## Directions
Output the listing below again with every line exactly as it appears, leaving out the pictures.

<<<<

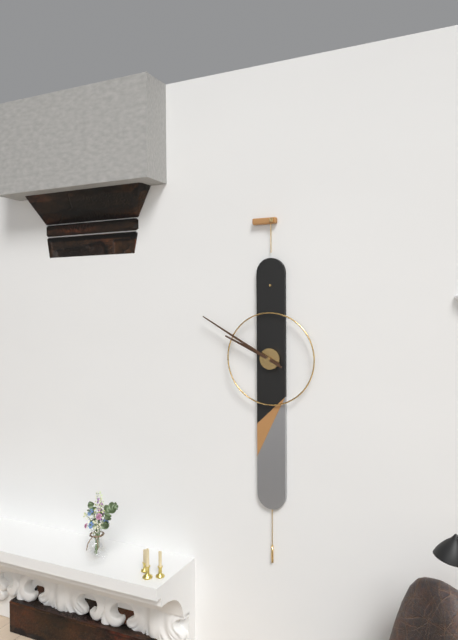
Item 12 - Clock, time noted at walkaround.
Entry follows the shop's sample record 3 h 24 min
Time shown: 9 h 50 min
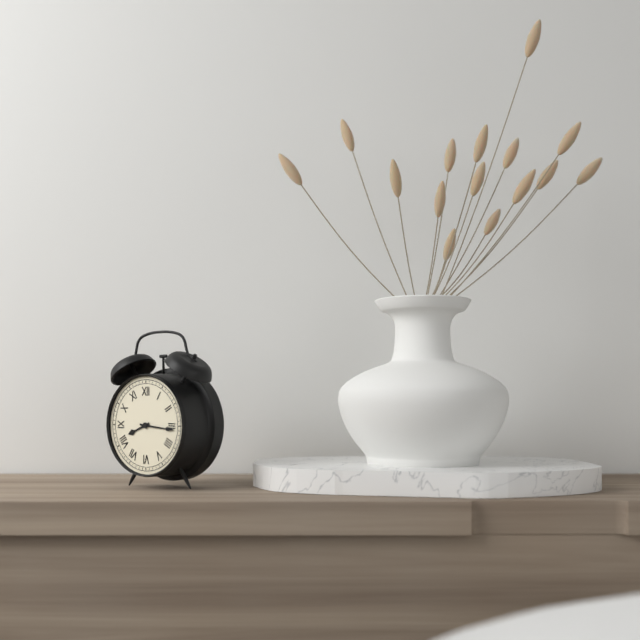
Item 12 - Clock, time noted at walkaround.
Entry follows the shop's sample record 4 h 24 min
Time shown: 8 h 16 min
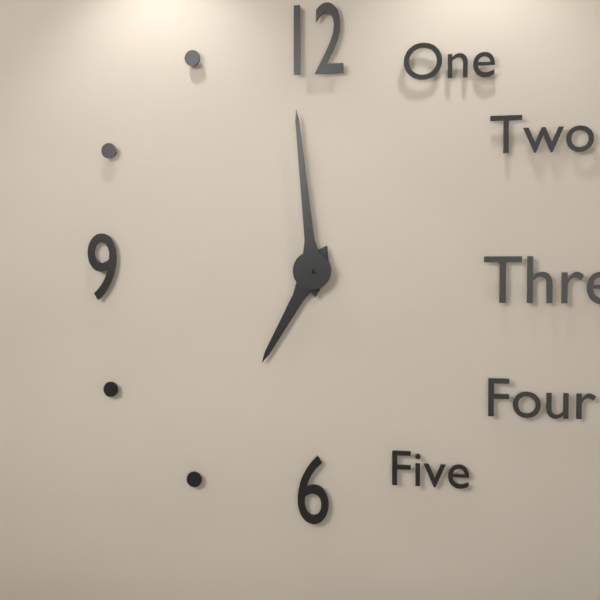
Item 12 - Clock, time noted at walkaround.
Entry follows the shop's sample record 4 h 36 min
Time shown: 6 h 59 min
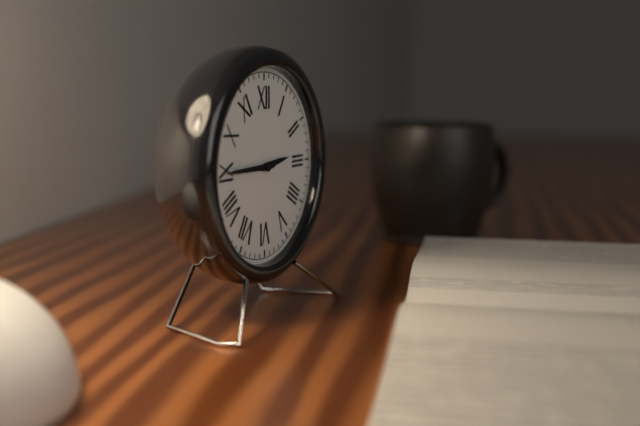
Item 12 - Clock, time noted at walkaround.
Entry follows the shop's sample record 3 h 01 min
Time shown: 2 h 45 min
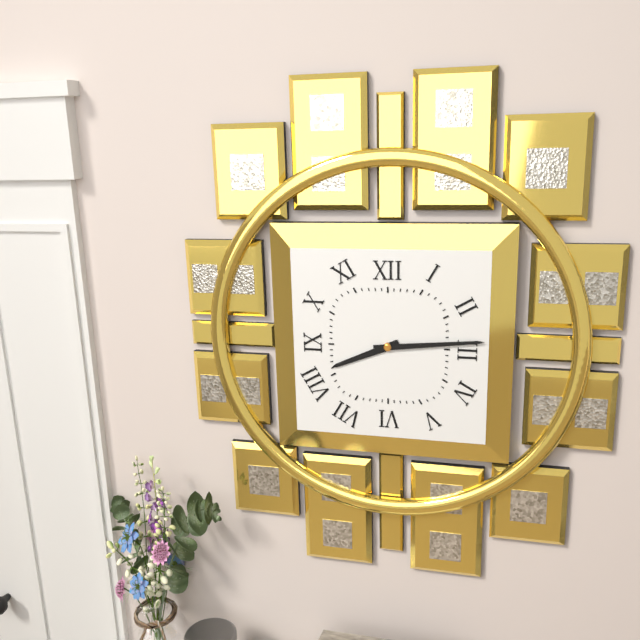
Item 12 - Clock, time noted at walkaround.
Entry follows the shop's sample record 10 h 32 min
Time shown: 8 h 14 min
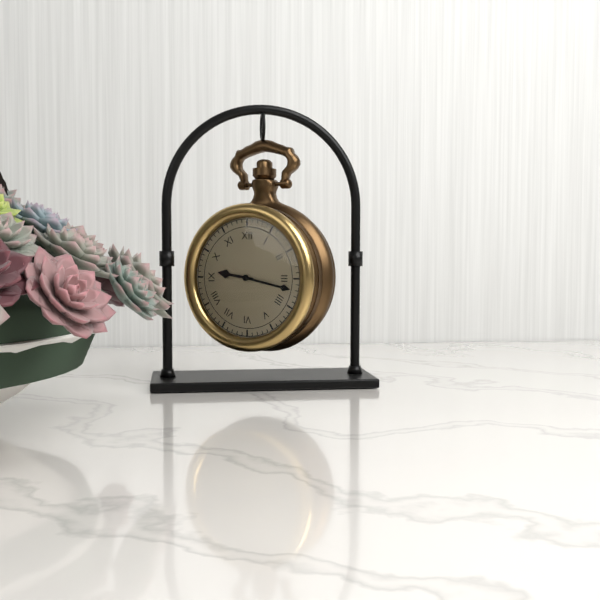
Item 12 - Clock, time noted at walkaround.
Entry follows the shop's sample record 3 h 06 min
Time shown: 9 h 17 min
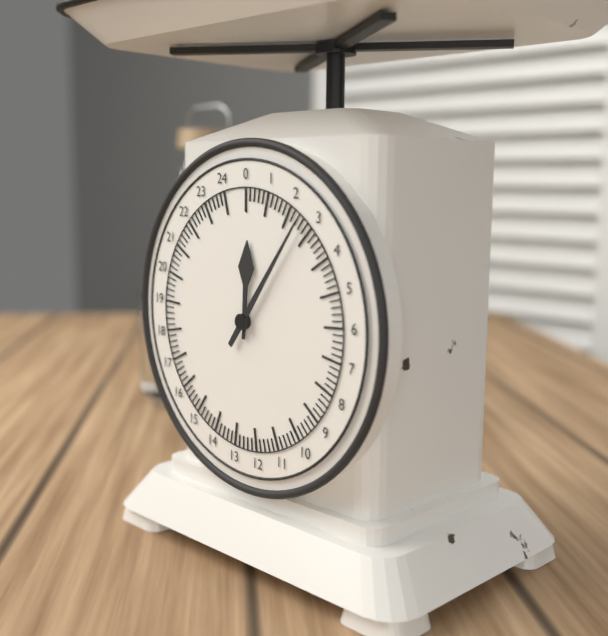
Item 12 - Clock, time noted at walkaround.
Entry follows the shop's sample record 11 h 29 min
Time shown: 12 h 06 min
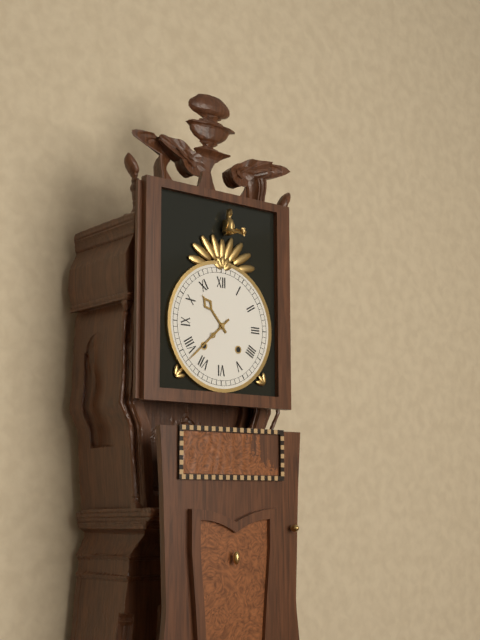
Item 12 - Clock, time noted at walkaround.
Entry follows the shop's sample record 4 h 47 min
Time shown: 10 h 38 min
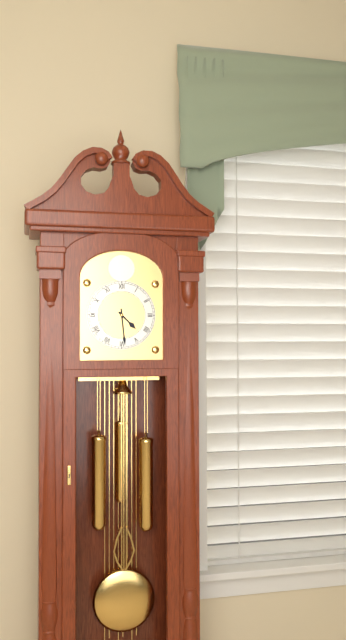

>>>>

## Correct answer
Item 12 - Clock, time noted at walkaround.
Entry follows the shop's sample record 3 h 24 min
Time shown: 9 h 50 min
Item 12 - Clock, time noted at walkaround.
Entry follows the shop's sample record 4 h 24 min
Time shown: 8 h 16 min
Item 12 - Clock, time noted at walkaround.
Entry follows the shop's sample record 4 h 36 min
Time shown: 6 h 59 min
Item 12 - Clock, time noted at walkaround.
Entry follows the shop's sample record 3 h 01 min
Time shown: 2 h 45 min
Item 12 - Clock, time noted at walkaround.
Entry follows the shop's sample record 10 h 32 min
Time shown: 8 h 14 min
Item 12 - Clock, time noted at walkaround.
Entry follows the shop's sample record 3 h 06 min
Time shown: 9 h 17 min
Item 12 - Clock, time noted at walkaround.
Entry follows the shop's sample record 11 h 29 min
Time shown: 12 h 06 min
Item 12 - Clock, time noted at walkaround.
Entry follows the shop's sample record 4 h 47 min
Time shown: 10 h 38 min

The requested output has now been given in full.